◆ USING THE INFORMATION
a - Please list the usernames of everyone who posts in the heelside thread, in the order their posts appear.
b - Write the next part of the heelside thread, continuing from its final post.

◆ GIVEN PASSAGE
# Still can't stand up heelside



## wrathfuldeity

lots of folks in the beginning can't stand up from heel side...I still have trouble...too much lead in my arse.

so a thing is folks tend to have their butt in the air...bending over and then try to stand up....does not work. Instead bring your butt DOWN and close to the board and then push up or spring up using your legs...like doing a squat lift with your back straight

additionally if rolling over to your knees....
first roll back on to your back
secondly lift the board above you in the air
third, twist your hips to roll over and bring the board down...you are rolling over from the hips not your shoulders...the weight of the board (in the air) will help the momentium of rolling over and additionally with the board in the air...it will clear/not hit or get stuck in the snow and prevent the roll-over
Lastly, bring your butt down near the board, straighten up your back and then push up/pop up with your legs...(do not raise your butt in the air and then try to straighten up...like bending over to pick up something from the ground)...you want to be in a crouch position...not bent over.

Imho this stuff should be taught as one of the first things in lessons...but are not


----------



## Varza

Oooohh, good stuff, @wrathfuldeity, I'm going to practice that at the next opportunity. I usually don't get up toeside, but when I do, I do it wrong (butt up, come up straight-legged, yuck!).

For heelside, I:

bring butt up close to the heel edge of my board
tighten my core
with knees bent (obviously), I push up with my arms and stabilize/help using quads

I kind of favor pushing up with my right hand. But you get the idea... I hope?

This is probably a more correct way: <video is gone > Looks like I need some practice here too :grin:


----------



## Fire Rose

Thanks guys.

I think my issue is I'm sticking my butt out as I'm trying to stand up and keeping my weight too far back over the edge. So I guess I will have to give the tips a try. Sometimes its hard to picture what I'm actually doing vs what I think I'm doing vs what I should be doing, so hopefully it works out.


----------



## wkd

i have the same problem because my belly is too fat. too many beers.

◆ INFORMATION SUPPLIED
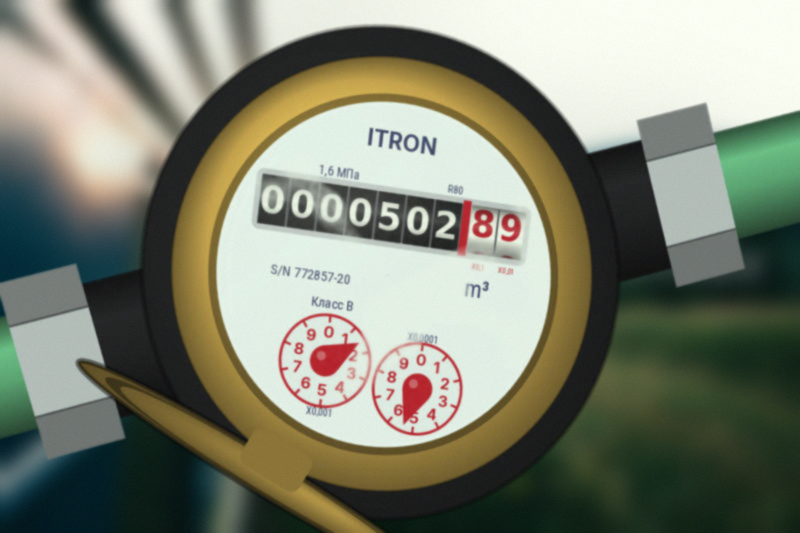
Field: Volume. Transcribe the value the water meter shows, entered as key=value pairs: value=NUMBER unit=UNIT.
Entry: value=502.8915 unit=m³
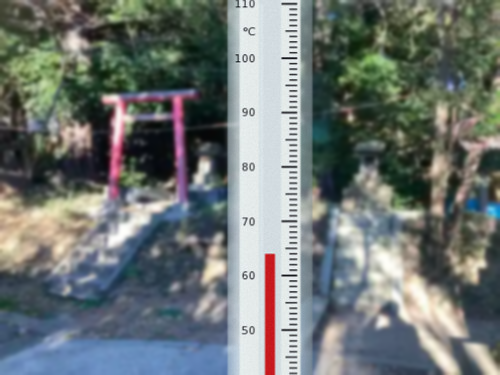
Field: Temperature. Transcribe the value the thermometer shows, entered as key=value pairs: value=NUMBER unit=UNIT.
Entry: value=64 unit=°C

◆ SOLVED TASKS
a - wrathfuldeity, Varza, Fire Rose, wkd

b -
if you dig your toes into the snow then rock forward it helps a lot. kinda like your trying to stand up on your tippy toes.


----------



## Snow Hound

It's certainly difficult, especially when on a flat. I grab the board between my feet with one hand and use the other to push myself up. It takes a fair bit of effort though. I wouldn't worry much if getting over on your front is the only way for you to get up.


----------



## dave785

i think a lot of it is flexibility. When i have a wide stance on my board i can't stand up heel side because my hips aren't super flexible. When i have a normal stance i can stand up heelside, but only because I've been practicing a lot... it took quite a few weeks to do it. but the more you board, the more flexible your hips will become.


----------



## jae

I get up both from heel side and toe side. it doesn't matter which side I get up from, I do w/e uses the least amount of effort and energy. today I kept eating it in powder and I was getting up toeside all day.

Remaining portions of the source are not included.